Securing the Web

This session focuses on building Web Security Awareness. Its helps the attendees to build their web applications more securely using Web Security Tools. With the help of web security tools, People can attack their own designed Web applications and check for the vulnerabilities in their applications and code it more securely.

For an instance, Assume a coder created Login page, He/She can use ZAP (Mozilla Security Automation Project) to attack his/her Login page and sort out the ways to trace out the flaws. In this way ZAP gives the coder chance to build their Web Application more securely. (Though its only one of the many features of ZAP).

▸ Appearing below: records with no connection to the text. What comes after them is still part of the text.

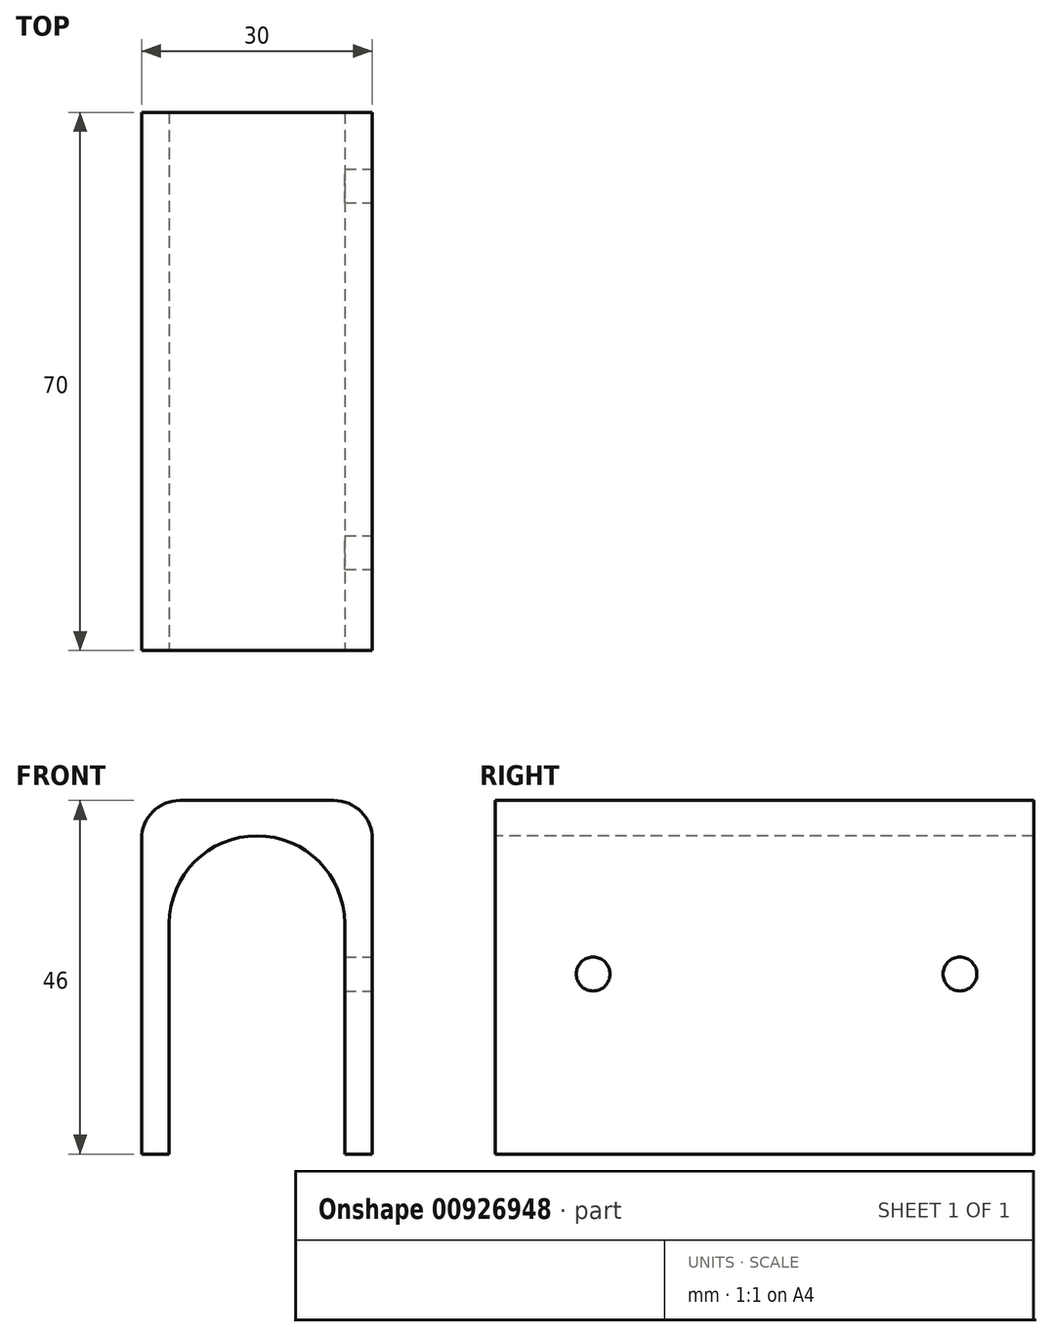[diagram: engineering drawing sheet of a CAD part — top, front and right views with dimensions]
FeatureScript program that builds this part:
annotation { "Feature Type Name" : "Feature", "Feature Type Description" : "" }
export const myFeature = defineFeature(function(context is Context, id is Id, definition is map)
    precondition{}
    {
        {
            var Q0;
            Q0=qCreatedBy(makeId("Front.planeOp"),FACE);
            var sketch = newSketch(context, id + "F0", { "sketchPlane" : qUnion([Q0])});
            skLineSegment(sketch, "E0.bottom", {"start": v(-50.33, 22.59) * mm, "end": v(-20.33, 22.59) * mm});
            skLineSegment(sketch, "E0.top", {"start": v(-50.33, -23.41) * mm, "end": v(-20.33, -23.41) * mm});
            skLineSegment(sketch, "E0.left", {"start": v(-50.33, 22.59) * mm, "end": v(-50.33, -23.41) * mm});
            skLineSegment(sketch, "E0.right", {"start": v(-20.33, 22.59) * mm, "end": v(-20.33, -23.41) * mm});
            skSolve(sketch);
        }
        {
            var Q0;
            Q0 = qSketchRegion(id + "F0", true);
            extrude(context, id + "F1", {"entities" : qUnion([Q0]), "depth" : 70 * mm, "offsetDistance" : 25 * mm});
        }
        {
            var Q0;
            Q0=makeQuery(id+"F1.opExtrude","CAP_FACE",FACE,{"disambiguationData":[OSD([sQuery(id+"F0.wireOp",EDGE,"E0.bottom"),sQuery(id+"F0.wireOp",EDGE,"E0.top"),sQuery(id+"F0.wireOp",EDGE,"E0.left"),sQuery(id+"F0.wireOp",EDGE,"E0.right")])],"isStart":false});
            var sketch = newSketch(context, id + "F2", { "sketchPlane" : qUnion([Q0])});
            skLineSegment(sketch, "E1.bottom", {"start": v(-46.73, -23.41) * mm, "end": v(-23.93, -23.41) * mm});
            skLineSegment(sketch, "E1.top", {"start": v(-46.73, 6.59) * mm, "end": v(-23.93, 6.59) * mm});
            skLineSegment(sketch, "E1.left", {"start": v(-46.73, -23.41) * mm, "end": v(-46.73, 6.59) * mm});
            skLineSegment(sketch, "E1.right", {"start": v(-23.93, -23.41) * mm, "end": v(-23.93, 6.59) * mm});
            skLineSegment(sketch, "E2", {"start": v(-54.42, 0) * mm, "end": v(-18.73, 0) * mm, "construction": true});
            skArc(sketch, "E3", {"start": v(-23.93, 6.59) * mm, "mid": v(-35.33, 17.99) * mm, "end": v(-46.73, 6.59) * mm});
            skSolve(sketch);
        }
        {
            var Q0;
            Q0 = qSketchRegion(id + "F2", true);
            var Q1;
            Q1 = qSketchRegion(id + "F4", true);
            extrude(context, id + "F3", {"entities" : qUnion([Q0, Q1]), "operationType" : NewBodyOperationType.REMOVE, "endBound" : BoundingType.UP_TO_NEXT, "oppositeDirection" : true, "depth" : 25 * mm, "offsetDistance" : 25 * mm});
        }
        {
            var Q0;
            Q0=makeQuery(id+"F1.opExtrude","SWEPT_FACE",FACE,{"disambiguationData":[OSD([sQuery(id+"F0.wireOp",EDGE,"E0.right")])]});
            var sketch = newSketch(context, id + "F4", { "sketchPlane" : qUnion([Q0])});
            skCircle(sketch, "E4", {"center": v(-9.58, 0) * mm, "radius": 2.2 * mm});
            skCircle(sketch, "E5", {"center": v(-57.28, 0) * mm, "radius": 2.2 * mm});
            skSolve(sketch);
        }
        {
            var Q0;
            Q0 = qSketchRegion(id + "F4", true);
            extrude(context, id + "F5", {"entities" : qUnion([Q0]), "operationType" : NewBodyOperationType.REMOVE, "endBound" : BoundingType.UP_TO_NEXT, "oppositeDirection" : true, "depth" : 25 * mm, "offsetDistance" : 25 * mm});
        }
        {
            var Q0;
            Q0=makeQuery(id+"F1.opExtrude","SWEPT_EDGE",EDGE,{"disambiguationData":[OSD([sQuery(id+"F0.wireOp",EDGE,"E0.bottom"),sQuery(id+"F0.wireOp",EDGE,"E0.right")])]});
            var Q1;
            Q1=makeQuery(id+"F1.opExtrude","SWEPT_EDGE",EDGE,{"disambiguationData":[OSD([sQuery(id+"F0.wireOp",EDGE,"E0.bottom"),sQuery(id+"F0.wireOp",EDGE,"E0.left")])]});
            fillet(context, id + "F6", {"entities" : qUnion([Q0, Q1]), "radius" : 5 * mm, "tangentPropagation" : true, "allowEdgeOverflow" : false});
        }
    });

Session Plan: [Talk duration: 30min]

-> Importance of Web Security - 5min

-> Discussing OWASP Top 10 vulnerabilities [Each vulnerability will take 1min for discussion] - 10min

-> Discussing on available open source security tools such as OWASP ZAP, Vega Scanner, Open VAS, Nikto and Uniscan. [5 tools X 1min] - 5min

-> Live Demo [Scanning vulnerable web application to detect vulnerabilities and various other features of the ZAP] - 5min

-> QA - 5min

Outcome:

This session would be able to show path for the attendees how he/she can contribute to Open Web in Security Aspects. The participant can be able to learn following areas:

→ Participant will grasp detailed knowledge on how a web application functions on browser and how they can detect vulnerabilities. (By learning from OWASP Top ten vulnerabilities )

→ Solving vulnerabilities.

→ Contributing to open source security tools.

→ Working on bugs related to vulnerabilities issues.

→ Start contributing to ZAP or other open source security projects in both tech/non-tech aspects.